German-English contrasts in cohesion – Towards an empirically-based comparison (GECCo)

Kohäsion im Deutschen und Englischen – ein empirischer Ansatz zum kontrastiven Vergleich

GECCo-Homepage

Funded by DFG - German Research Foundation

Project Start: 1 April 2011

1. phase: April 2011 - June 2013
2. phase: July 2013 - January 2017


Background and Motivation

With the design of the GECCo corpus, we provide a resource allowing a contrastive investigation of cohesion in English and German. The findings of the GECCo-project complement insights in English-German contrastive linguistics on the level of lexicogrammar (e.g. by Hawkins, Rohdenburg, Mair, House, Doherty, Steiner & Teich, König & Gast, Hansen-Schirra, Neumann and Steiner, Fischer), focusing on textual contrasts in cohesion as an area of linguistic research. The findings gained from the GECCo corpus are aimed at enriching contrastive grammars with an empirically-based account of cohesion in English and German.

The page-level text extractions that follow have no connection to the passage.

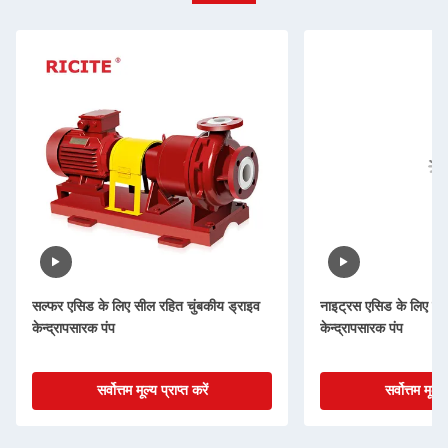
सल्फर एसिड के लिए सील रहित चुंबकीय ड्राइव
नाइट्रस एसिड के लिए सील
केन्द्रापसारक पंप
केन्द्रापसारक पंप
सर्वोत्तम मूल्य प्राप्त करें
सर्वोत्तम मूल्य 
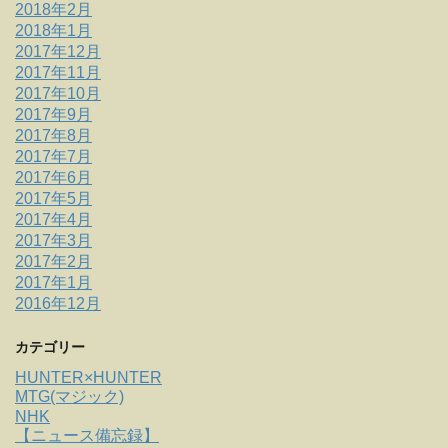
2018年2月
2018年1月
2017年12月
2017年11月
2017年10月
2017年9月
2017年8月
2017年7月
2017年6月
2017年5月
2017年4月
2017年3月
2017年2月
2017年1月
2016年12月
カテゴリー
HUNTER×HUNTER
MTG(マジック)
NHK
【ニュース備忘録】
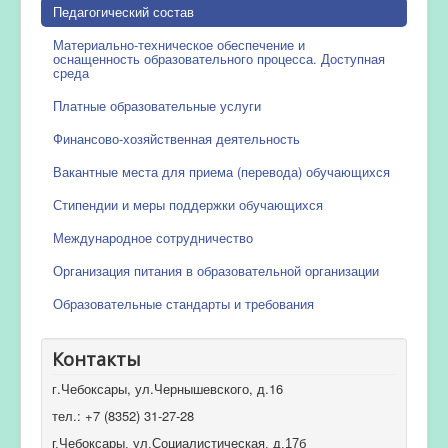
Педагогический состав
Материально-техническое обеспечение и
оснащенность образовательного процесса. Доступная
среда
Платные образовательные услуги
Финансово-хозяйственная деятельность
Вакантные места для приема (перевода) обучающихся
Стипендии и меры поддержки обучающихся
Международное сотрудничество
Организация питания в образовательной организации
Образовательные стандарты и требования
Контакты
г.Чебоксары, ул.Чернышевского, д.16
тел.: +7 (8352) 31-27-28
г.Чебоксары, ул.Социалистическая, д.17б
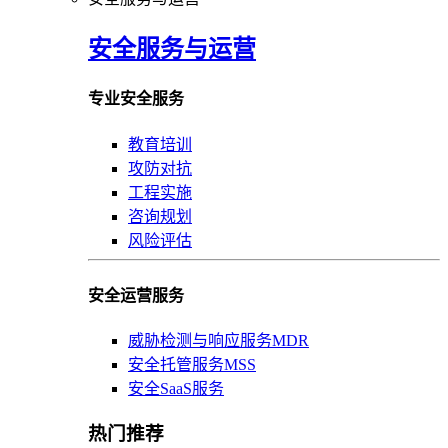
安全服务与运营
专业安全服务
教育培训
攻防对抗
工程实施
咨询规划
风险评估
安全运营服务
威胁检测与响应服务MDR
安全托管服务MSS
安全SaaS服务
热门推荐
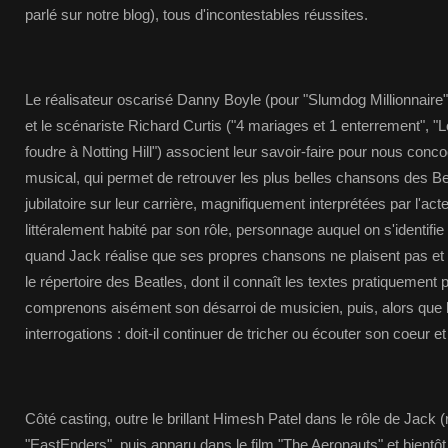
parlé sur notre blog), tous d'incontestables réussites.
Le réalisateur oscarisé Danny Boyle (pour "Slumdog Millionnaire" 
et le scénariste Richard Curtis ("4 mariages et 1 enterrement", "
foudre à Notting Hill") associent leur savoir-faire pour nous con
musical, qui permet de retrouver les plus belles chansons des B
jubilatoire sur leur carrière, magnifiquement interprétées par l'ac
littéralement habité par son rôle, personnage auquel on s'identifi
quand Jack réalise que ses propres chansons ne plaisent pas et q
le répertoire des Beatles, dont il connaît les textes pratiquement 
comprenons aisément son désarroi de musicien, puis, alors que la 
interrogations : doit-il continuer de tricher ou écouter son coeur e
Côté casting, outre le brillant Himesh Patel dans le rôle de Jack (
"EastEnders", puis apparu dans le film "The Aeronauts" et bientôt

GECCo also contributes to our understanding of how contrasts on the level of cohesion affect text production and reception in different situations of language use. The corpus and the results obtained on its basis are a resource both for language teaching and for translator and interpreter training. Our corpus findings offer new incentives for modeling translation errors and for elaborating translation strategies and thus may complement work on translation quality assessment.

The GECCo corpus design, its annotation techniques and extraction pipelines offer innovative tools to explore linguistic phenomena including, but not limited to, cohesion. The semi-automatic annotation of the corpora under analysis, for example, allows automatic extractions from parallel corpora. The semi-automatic exploitation of parallel corpora enables an automatic generation of those features that distinguish translated texts from originals. Such features are required for the improvement the quality of machine translation output and further statistical applications. Additionally, automatic extractions from both parallel and comparable corpora can contribute to multilingual systems of textual entailment.

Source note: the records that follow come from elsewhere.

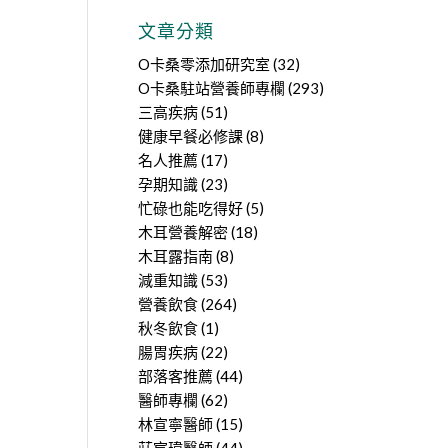
文章分類
O卡桑零添加研究室
(32)
O卡桑駐站營養師專欄
(293)
三高疾病
(51)
健康早餐必修課
(8)
名人推薦
(17)
孕期知識
(23)
忙碌也能吃得好
(5)
木耳營養解密
(18)
木耳露指南
(8)
減重知識
(53)
營養飲食
(264)
秋冬飲食
(1)
腸胃疾病
(22)
部落客推薦
(44)
醫師專欄
(62)
林宣寧醫師
(15)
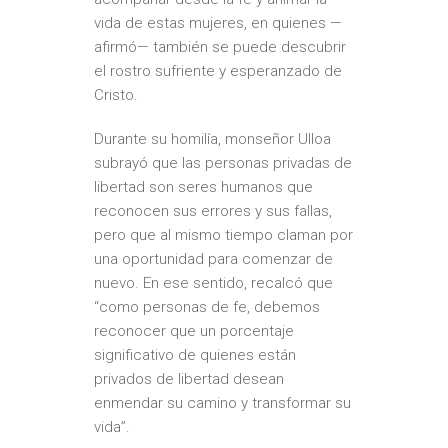
vida de estas mujeres, en quienes —
afirmó— también se puede descubrir
el rostro sufriente y esperanzado de
Cristo.
Durante su homilía, monseñor Ulloa
subrayó que las personas privadas de
libertad son seres humanos que
reconocen sus errores y sus fallas,
pero que al mismo tiempo claman por
una oportunidad para comenzar de
nuevo. En ese sentido, recalcó que
“como personas de fe, debemos
reconocer que un porcentaje
significativo de quienes están
privados de libertad desean
enmendar su camino y transformar su
vida”.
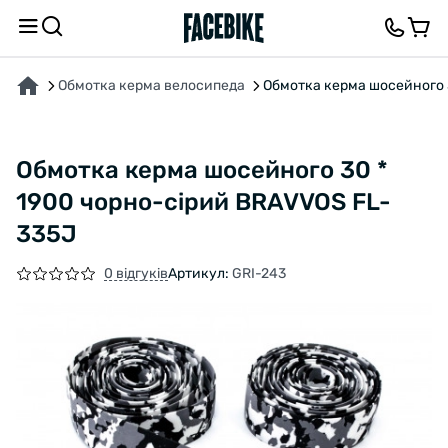
ПРО ТОВАР
ХАРАКТЕРИСТИКИ
ОПИС
ВІДГУКИ ТА ЗАПИТАННЯ
Обмотка керма велосипеда
Обмотка керма шосейного 
Обмотка керма шосейного 30 *
1900 чорно-сірий BRAVVOS FL-
335J
0 відгуків
Артикул:
GRI-243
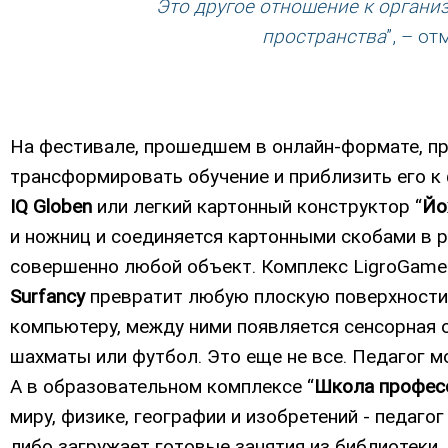
Это другое отношение к орган
пространства
”, – о
На фестивале, прошедшем в онлайн-формате, п
трансформировать обучение и приблизить его к
IQ Globen
или легкий картонный конструктор “
Йо
и ножниц и соединяется картонными скобами в 
совершенно любой объект. Комплекс LigroGame 
Surfancy
превратит любую плоскую поверхности 
компьютеру, между ними появляется сенсорная о
шахматы или футбол. Это еще не все. Педагог мо
А в образовательном комплексе “
Школа профес
миру, физике, географии и изобретений - педаго
либо загружает готовые занятия из библиотеки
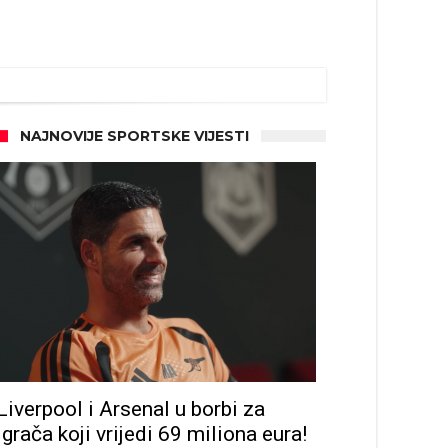
NAJNOVIJE SPORTSKE VIJESTI
Liverpool i Arsenal u borbi za
igrača koji vrijedi 69 miliona eura!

Summarizing, work in GECCo addresses the following questions/issues:

  1. Which cohesive resources are provided by the language systems of English and German and to which extent are they instantiated in different registers (text types) and modes (spoken vs. written)?

  2. Which types of information must be annotated in a corpus for the semi-automatic analysis of cohesive phenomena, as well as its further applications in areas of statistical NLP approaches?

  3. Which are good corpus structures and architectures for efficient and easy querying with the processing tools available?